• Exercise objective
Return, exactly and in full, the lines of the records below starting at the one with "68: (710, 341)" and ending at the one with "91: (502, 65)", and no other lines.

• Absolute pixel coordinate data
==================================================
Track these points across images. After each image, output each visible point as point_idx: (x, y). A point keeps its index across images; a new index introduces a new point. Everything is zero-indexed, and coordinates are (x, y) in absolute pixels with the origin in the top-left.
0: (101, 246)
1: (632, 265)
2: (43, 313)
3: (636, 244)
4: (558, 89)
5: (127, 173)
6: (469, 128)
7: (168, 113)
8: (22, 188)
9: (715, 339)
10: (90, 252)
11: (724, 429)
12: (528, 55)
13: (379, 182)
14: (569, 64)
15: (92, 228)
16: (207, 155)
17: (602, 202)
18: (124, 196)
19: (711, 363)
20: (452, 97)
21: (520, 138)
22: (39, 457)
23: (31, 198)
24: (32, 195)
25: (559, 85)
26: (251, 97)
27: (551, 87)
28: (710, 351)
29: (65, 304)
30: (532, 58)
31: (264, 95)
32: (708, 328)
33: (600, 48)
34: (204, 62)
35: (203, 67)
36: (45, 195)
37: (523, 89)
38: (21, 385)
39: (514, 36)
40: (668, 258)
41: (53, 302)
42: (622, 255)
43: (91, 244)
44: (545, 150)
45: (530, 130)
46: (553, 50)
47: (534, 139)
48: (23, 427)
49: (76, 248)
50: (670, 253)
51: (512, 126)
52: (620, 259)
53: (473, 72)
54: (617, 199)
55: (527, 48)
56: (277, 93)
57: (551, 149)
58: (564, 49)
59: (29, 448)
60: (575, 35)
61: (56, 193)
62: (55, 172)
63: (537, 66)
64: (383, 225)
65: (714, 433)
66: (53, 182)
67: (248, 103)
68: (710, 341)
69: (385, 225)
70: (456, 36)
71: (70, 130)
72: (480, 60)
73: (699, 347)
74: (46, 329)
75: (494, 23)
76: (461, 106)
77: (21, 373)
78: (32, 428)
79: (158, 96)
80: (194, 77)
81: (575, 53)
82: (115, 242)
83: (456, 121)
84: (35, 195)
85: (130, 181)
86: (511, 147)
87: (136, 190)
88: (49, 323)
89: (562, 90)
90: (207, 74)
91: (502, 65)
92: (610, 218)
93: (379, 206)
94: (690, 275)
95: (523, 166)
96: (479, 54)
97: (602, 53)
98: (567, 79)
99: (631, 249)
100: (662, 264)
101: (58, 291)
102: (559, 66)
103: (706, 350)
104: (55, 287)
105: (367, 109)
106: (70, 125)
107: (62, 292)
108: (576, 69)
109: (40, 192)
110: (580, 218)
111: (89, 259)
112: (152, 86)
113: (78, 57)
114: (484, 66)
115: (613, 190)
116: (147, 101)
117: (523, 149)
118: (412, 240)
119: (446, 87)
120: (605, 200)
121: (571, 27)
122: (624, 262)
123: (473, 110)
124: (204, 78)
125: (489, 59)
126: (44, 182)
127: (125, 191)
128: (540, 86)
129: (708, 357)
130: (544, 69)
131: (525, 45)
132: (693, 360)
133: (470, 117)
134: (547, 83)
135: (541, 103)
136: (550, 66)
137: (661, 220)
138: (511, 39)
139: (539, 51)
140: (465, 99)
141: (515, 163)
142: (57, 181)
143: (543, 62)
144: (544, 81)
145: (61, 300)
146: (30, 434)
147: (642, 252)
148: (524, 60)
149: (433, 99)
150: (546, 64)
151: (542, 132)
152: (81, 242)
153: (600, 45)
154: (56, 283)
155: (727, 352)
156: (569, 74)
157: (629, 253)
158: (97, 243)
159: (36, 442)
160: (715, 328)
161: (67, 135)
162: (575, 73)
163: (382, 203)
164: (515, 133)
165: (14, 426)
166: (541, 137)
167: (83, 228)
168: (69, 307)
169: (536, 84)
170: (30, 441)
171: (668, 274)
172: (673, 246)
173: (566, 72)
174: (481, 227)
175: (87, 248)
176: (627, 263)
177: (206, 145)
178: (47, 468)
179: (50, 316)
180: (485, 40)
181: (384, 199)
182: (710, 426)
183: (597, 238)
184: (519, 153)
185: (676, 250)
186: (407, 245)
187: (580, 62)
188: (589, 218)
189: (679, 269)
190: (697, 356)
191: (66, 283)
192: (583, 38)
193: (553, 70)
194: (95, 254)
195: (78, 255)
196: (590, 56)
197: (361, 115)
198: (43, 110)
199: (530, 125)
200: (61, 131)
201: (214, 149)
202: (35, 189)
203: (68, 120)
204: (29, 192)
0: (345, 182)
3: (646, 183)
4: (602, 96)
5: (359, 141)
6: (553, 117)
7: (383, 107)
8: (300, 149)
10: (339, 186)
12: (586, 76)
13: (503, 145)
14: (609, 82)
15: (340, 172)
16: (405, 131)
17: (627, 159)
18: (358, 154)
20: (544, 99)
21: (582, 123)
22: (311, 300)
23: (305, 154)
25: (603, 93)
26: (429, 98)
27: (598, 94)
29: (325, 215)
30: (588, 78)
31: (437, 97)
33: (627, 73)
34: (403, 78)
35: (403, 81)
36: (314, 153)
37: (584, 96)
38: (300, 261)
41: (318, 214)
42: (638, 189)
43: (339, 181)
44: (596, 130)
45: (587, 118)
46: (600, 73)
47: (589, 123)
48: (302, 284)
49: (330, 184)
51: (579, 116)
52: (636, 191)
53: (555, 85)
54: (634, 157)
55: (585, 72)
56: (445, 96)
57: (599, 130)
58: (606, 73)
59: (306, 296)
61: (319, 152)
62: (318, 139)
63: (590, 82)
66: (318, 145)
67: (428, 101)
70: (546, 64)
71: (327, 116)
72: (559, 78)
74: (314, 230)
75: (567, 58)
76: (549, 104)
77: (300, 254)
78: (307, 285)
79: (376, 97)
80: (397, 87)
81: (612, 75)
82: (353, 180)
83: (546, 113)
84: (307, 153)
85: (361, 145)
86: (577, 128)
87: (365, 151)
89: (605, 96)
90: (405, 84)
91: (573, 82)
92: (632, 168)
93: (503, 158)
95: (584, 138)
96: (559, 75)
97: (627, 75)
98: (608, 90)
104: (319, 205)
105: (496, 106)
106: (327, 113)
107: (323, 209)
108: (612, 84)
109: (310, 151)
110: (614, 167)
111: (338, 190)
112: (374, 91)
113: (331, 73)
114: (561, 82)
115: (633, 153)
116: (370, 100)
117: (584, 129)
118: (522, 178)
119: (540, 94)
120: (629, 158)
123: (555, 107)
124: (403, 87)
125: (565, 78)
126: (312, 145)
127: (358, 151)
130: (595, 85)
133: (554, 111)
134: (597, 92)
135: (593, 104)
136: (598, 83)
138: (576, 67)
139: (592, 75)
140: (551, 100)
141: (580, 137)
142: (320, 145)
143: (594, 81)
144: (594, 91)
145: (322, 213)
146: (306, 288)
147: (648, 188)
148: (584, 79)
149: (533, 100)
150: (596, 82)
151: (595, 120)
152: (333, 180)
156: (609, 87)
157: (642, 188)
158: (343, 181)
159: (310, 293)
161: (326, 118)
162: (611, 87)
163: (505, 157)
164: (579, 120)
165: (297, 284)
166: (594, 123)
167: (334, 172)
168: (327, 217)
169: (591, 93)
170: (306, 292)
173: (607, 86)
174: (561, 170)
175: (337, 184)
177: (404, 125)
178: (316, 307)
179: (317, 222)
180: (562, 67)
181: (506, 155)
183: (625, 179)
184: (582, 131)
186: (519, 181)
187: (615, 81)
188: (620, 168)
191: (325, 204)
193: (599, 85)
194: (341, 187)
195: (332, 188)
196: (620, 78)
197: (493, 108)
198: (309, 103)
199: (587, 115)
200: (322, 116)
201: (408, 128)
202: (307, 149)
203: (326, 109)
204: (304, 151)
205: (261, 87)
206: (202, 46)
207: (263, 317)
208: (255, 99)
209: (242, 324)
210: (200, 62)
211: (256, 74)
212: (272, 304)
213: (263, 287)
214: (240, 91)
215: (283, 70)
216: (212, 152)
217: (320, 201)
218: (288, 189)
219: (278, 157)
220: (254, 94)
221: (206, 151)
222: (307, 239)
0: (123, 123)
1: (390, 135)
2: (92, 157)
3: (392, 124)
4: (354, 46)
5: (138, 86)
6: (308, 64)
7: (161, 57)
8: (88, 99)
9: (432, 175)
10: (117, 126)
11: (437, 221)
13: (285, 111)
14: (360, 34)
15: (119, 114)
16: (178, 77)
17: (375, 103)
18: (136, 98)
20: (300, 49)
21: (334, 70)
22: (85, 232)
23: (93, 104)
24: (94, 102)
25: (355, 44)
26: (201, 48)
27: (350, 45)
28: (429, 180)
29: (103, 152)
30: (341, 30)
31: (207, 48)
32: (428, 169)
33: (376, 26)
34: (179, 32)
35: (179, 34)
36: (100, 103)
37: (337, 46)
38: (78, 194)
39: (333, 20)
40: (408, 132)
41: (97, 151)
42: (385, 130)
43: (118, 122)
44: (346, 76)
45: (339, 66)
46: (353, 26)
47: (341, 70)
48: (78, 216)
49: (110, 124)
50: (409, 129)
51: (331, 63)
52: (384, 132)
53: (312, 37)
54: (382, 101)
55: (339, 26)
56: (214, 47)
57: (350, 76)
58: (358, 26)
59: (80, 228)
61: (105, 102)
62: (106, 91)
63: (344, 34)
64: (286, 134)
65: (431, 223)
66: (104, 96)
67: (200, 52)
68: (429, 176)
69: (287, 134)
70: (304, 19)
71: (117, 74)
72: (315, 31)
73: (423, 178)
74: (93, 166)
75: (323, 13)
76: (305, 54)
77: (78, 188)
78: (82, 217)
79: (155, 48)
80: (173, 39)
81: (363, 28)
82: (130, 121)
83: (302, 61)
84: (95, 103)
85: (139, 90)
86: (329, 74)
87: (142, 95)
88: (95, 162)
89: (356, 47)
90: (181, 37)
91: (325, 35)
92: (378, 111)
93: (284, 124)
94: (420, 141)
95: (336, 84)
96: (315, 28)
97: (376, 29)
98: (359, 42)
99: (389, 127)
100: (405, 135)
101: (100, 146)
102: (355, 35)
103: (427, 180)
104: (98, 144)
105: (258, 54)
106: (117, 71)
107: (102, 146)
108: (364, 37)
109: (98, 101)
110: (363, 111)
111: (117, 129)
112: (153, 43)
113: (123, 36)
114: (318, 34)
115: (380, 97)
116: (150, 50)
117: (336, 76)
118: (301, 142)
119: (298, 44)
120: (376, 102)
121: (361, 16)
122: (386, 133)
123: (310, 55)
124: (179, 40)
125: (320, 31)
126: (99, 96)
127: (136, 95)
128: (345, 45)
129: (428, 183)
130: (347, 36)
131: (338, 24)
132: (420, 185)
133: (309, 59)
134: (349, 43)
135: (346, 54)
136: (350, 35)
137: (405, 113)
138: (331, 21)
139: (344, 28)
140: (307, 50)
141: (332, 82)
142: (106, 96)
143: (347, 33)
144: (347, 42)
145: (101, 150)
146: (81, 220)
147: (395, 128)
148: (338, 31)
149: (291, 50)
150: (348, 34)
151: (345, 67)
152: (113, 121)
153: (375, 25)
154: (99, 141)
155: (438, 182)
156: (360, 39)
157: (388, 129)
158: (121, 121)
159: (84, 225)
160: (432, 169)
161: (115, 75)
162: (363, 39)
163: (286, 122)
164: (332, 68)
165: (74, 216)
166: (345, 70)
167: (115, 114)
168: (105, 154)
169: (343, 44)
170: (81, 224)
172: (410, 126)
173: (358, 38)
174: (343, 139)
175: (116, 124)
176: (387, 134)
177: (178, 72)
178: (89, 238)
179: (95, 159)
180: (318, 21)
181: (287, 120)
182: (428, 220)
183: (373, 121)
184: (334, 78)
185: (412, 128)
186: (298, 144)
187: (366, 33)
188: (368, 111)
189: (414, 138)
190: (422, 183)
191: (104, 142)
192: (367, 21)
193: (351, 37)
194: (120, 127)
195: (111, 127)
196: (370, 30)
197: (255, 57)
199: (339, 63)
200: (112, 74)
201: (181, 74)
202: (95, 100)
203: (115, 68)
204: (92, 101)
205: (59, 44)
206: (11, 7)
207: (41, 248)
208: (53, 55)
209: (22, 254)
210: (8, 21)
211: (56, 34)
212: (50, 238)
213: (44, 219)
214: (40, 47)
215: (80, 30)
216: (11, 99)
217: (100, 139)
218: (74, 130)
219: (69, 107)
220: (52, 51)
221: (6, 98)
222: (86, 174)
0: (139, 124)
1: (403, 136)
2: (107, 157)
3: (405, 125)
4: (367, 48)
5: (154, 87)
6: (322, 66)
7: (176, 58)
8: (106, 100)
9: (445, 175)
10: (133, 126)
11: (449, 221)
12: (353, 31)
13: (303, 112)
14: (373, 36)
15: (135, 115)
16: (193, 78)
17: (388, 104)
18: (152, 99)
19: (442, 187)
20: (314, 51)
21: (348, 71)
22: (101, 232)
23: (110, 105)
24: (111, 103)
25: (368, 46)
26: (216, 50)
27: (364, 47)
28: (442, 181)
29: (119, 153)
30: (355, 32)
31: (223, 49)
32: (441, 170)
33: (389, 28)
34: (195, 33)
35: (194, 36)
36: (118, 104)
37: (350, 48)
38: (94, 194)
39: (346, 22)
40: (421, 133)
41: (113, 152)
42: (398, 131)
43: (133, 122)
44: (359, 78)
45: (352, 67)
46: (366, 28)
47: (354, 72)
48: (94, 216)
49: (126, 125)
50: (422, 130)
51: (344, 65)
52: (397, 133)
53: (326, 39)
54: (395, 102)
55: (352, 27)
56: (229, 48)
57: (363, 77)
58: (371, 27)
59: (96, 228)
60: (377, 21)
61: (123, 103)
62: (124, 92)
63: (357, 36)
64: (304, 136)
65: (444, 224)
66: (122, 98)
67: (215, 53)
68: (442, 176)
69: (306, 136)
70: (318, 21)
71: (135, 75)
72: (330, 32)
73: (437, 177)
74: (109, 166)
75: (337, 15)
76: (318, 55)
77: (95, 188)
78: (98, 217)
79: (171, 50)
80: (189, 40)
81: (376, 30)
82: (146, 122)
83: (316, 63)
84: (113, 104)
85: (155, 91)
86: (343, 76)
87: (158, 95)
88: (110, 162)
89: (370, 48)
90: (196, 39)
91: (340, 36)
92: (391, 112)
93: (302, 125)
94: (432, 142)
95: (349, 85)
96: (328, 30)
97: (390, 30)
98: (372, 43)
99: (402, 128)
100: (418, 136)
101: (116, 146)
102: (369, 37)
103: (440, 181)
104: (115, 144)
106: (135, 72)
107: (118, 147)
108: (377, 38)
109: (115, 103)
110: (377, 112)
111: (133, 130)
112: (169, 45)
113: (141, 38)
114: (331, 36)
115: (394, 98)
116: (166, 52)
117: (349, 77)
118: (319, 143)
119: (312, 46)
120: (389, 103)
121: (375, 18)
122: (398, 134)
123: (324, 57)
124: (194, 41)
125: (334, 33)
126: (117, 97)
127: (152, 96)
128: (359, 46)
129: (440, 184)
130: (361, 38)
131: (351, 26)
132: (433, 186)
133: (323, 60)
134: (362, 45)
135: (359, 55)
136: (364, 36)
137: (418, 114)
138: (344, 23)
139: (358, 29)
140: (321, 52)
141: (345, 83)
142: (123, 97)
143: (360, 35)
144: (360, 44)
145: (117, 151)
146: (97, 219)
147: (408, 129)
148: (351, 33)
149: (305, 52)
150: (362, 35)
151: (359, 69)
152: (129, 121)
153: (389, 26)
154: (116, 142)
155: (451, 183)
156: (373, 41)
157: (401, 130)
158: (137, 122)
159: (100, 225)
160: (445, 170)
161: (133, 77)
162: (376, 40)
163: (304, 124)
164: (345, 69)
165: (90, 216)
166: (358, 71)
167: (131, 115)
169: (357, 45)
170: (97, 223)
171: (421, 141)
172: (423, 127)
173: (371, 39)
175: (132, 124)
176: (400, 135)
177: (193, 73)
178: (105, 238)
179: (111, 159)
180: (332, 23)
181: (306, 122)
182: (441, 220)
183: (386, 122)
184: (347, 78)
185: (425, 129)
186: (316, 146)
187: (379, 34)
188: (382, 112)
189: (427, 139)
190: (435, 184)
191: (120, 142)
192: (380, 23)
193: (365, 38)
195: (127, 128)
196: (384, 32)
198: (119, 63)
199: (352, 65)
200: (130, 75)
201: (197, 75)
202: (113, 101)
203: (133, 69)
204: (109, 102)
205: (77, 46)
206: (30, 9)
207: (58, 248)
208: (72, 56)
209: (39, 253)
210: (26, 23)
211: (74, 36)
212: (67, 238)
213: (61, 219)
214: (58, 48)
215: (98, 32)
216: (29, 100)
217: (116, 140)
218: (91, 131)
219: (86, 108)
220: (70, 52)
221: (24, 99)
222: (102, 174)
==================================================
• Expected answer
68: (710, 341)
69: (385, 225)
70: (456, 36)
71: (70, 130)
72: (480, 60)
73: (699, 347)
74: (46, 329)
75: (494, 23)
76: (461, 106)
77: (21, 373)
78: (32, 428)
79: (158, 96)
80: (194, 77)
81: (575, 53)
82: (115, 242)
83: (456, 121)
84: (35, 195)
85: (130, 181)
86: (511, 147)
87: (136, 190)
88: (49, 323)
89: (562, 90)
90: (207, 74)
91: (502, 65)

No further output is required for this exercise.